А халиф ликовал. Ибо даже простого разговора станет довольно, чтобы понять, как к нему относится прекрасная как сон и желанная, как счастье, Джамиля.

Поднимался ветер, но двое, идущие по улице, этого не замечали. Ибо Аллах подарил им первую в их жизни совместную прогулку. И дар этот был столь драгоценен, что ни мгновения его нельзя было упустить.

Макама четырнадцатая

Прохладный ветерок трепал концы пестрого платка Джамили. Но ни она, ни халиф не обращали никакого внимания на погоду – она вышли в город, в истинный Багдад, которого Гарун аль-Рашид ранее никогда, оказывается, не видел. И как этот пышный, грязный, живой, громкоголосый, роскошный, играющий сотнями солнечных зайчиков город отличался от того, который халиф Багдада уже готов был называть своим городом. Ибо в первую прогулку, как все яснее он понимал сейчас, он не увидел ничего. Сегодня же, сопровождаемый Джамилей, он убедился, насколько ошибался.

Ошибался, но вовсе не печалился. И как, о Аллах всесильный, можно печалиться, если рядом с тобой – ожившая греза, девушка, ради которой ты готов свернуть горы, снять звезду с неба, наконец, назваться другим именем?! И потому, вновь пораженный увиденным, халиф наслаждался новыми открытиями.

Но Джамиля хмурилась. К счастью, не ее спутник заставлял тревожно биться ее сердечко. Впервые за десять лет девушка видела, как быстро затягивают черные грозовые облака прозрачно-высокое небо над городом, чувствовала, как крепчает ветер, уже не колышущий, а рвущий в клочья занавеси на все еще распахнутых окнах. Вот ее щек коснулся холод. Вот в воздухе послышался запах влаги.

«О Аллах, нас ждет дождь! – подумала Джамиля. Но резкий порыв ветра, подтвердив ее опасение, вызвал к жизни и настоящий страх. – О нет, это будет не просто дождь… Это будет ливень! Но где же нам укрыться от него? Как уберечься?»

Девушка посмотрела по сторонам. Удивительно, ей казалось, что это она ведет Клавдия по городу, но улицы, что лежала перед ней, она не знала.

– Аллах милосердный, как же нам выбраться отсюда?

– Выбраться, моя прекрасная? Но зачем?

– Вскоре начнется настоящая буря, глупый иноземец. А этих кварталов я почти не знаю. Похоже, что мы где-то у полуночных стен Багдада.

– О прекраснейшая, вот тут я, как ни странно, могу просветить тебя. Эти места мне знакомы. Вокруг нас то, что на моей родине называется деловыми кварталами: сюда на службу приходят ростовщики и банкиры, купцы и смотрители караванных путей.

Джамиля побледнела – она очень хорошо представляла, как далеко от дома оказалась. И мысль о том, что придется возвращаться под проливным дождем, пусть даже и не в одиночку, заставила ее впасть в уныние.
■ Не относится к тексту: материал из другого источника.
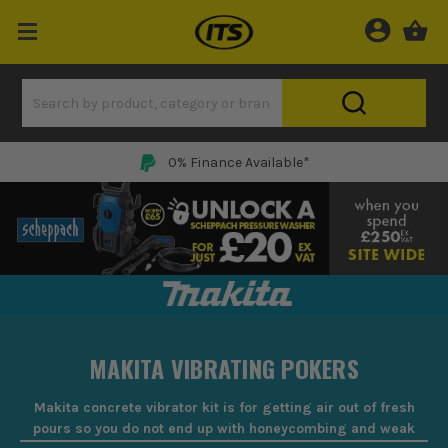
0% Finance Available*
MAKITA VIBRATING POKERS
Makita concrete vibrator kit is for getting air out of fresh
pours so you do not end up with honeycombing and weak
– Но почему ты так опечалилась, о Джамиля? – спросил халиф. О, он, оказывается, был не менее проницателен, чем любой другой мужчина. Особенно когда дело касалось его девушки. Ну, конечно, еще не совсем его девушки. Но Гарун аль-Рашид уже успел привыкнуть к мысли, что эта тоненькая красавица с необыкновенным украшением на шее и удивительными глазами – его суженая. И потому уподобился всем влюбленным, которые видят даже тень печали на лице своих избранниц. Причем чаще всего видят именно тогда, когда никакой печали нет.
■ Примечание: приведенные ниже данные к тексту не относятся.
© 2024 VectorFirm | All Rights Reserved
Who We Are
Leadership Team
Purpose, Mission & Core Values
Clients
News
– Увы, мой добрый Клавдий, – произнесла девушка. – Я далеко от дома, вскоре нас застигнет непогода… И мы нигде не сможем укрыться. А до моего дома ох как неблизко. И мы можем превратиться в двух мокрых куриц еще до того, как доберемся до горящего очага и сможем хоть слегка согреться.

О, как радовали слух халифа слова «мы можем»! Как бы он хотел, о нет, он бы мечтал, чтобы эти нежные уста всегда говорили только так: мы… «Полцарства, о нет, почти все царство отдал бы я за это… И да хранит меня Аллах всесильный и всемилостивый, если не сдержу этого слова!»